Question

The parts of two concentric circular arcs joined by two radial lines and carries current $i$. The arcs subtend an angle $\theta$ at the center of the circle. The magnetic field at the centre O, is

• A. $\frac{{\mu }_{0}i(b-a)\theta }{4\pi ab}$
• B. $\frac{{\mu }_{0}i(b-a)}{\pi -\theta }$
• C. $\frac{{\mu }_{0}i(b-a)\theta }{\pi ab}$
• D. $\frac{{\mu }_{0}i(a-b)}{2\pi ab}$

Answer 1

The correct option is A $\frac{{\mu }_{0}i(b-a)\theta }{4\pi ab}$

The magnetic field at the center of a circular arc of radius $r$ is given by:

$B_{arc}\left(center\right)=\frac{{\mu }_{0}i}{2r}\left(\frac{\theta }{2\pi }\right)$.

Note that we are just considering the magnitude of the magnetic field here and based on the direction of the current (clockwise or counter-clockwise) the magnetic field will also change its direction.

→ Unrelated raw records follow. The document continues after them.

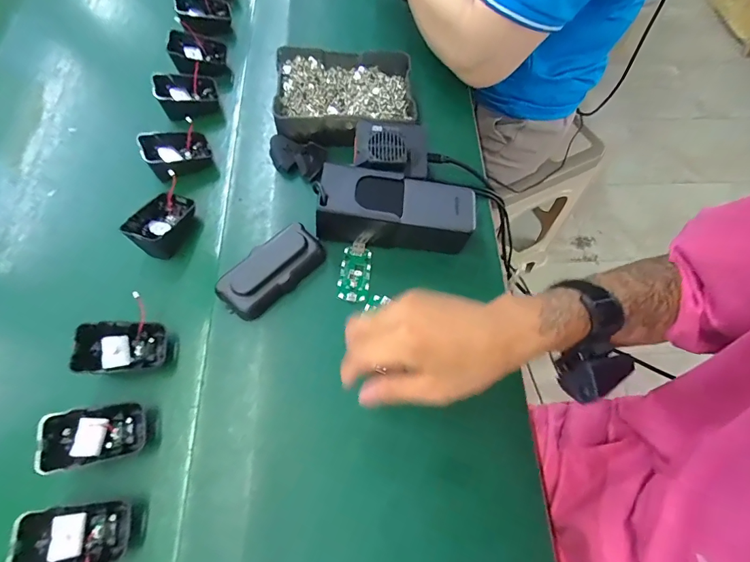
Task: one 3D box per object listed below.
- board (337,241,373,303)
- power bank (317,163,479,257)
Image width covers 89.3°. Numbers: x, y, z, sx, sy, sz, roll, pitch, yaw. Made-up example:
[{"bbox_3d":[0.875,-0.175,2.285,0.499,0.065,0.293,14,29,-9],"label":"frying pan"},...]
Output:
[{"bbox_3d":[-0.020,-0.010,0.392,0.031,0.005,0.066,8,66,2],"label":"board"},{"bbox_3d":[0.021,-0.071,0.388,0.152,0.057,0.064,4,66,0],"label":"power bank"}]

Since our current loop is complete, definitely the magnetic field will be the difference between the two field generated by individual arcs.

Hence, $\Delta B_{arc}=B_{arc}\left(a\right)-B_{arc}\left(b\right)=\frac{{\mu }_{0}i\theta }{4\pi }(\frac{1}{a}-\frac{1}{b})=\frac{{\mu }_{0}i(b-a)\theta }{4\pi ab}$.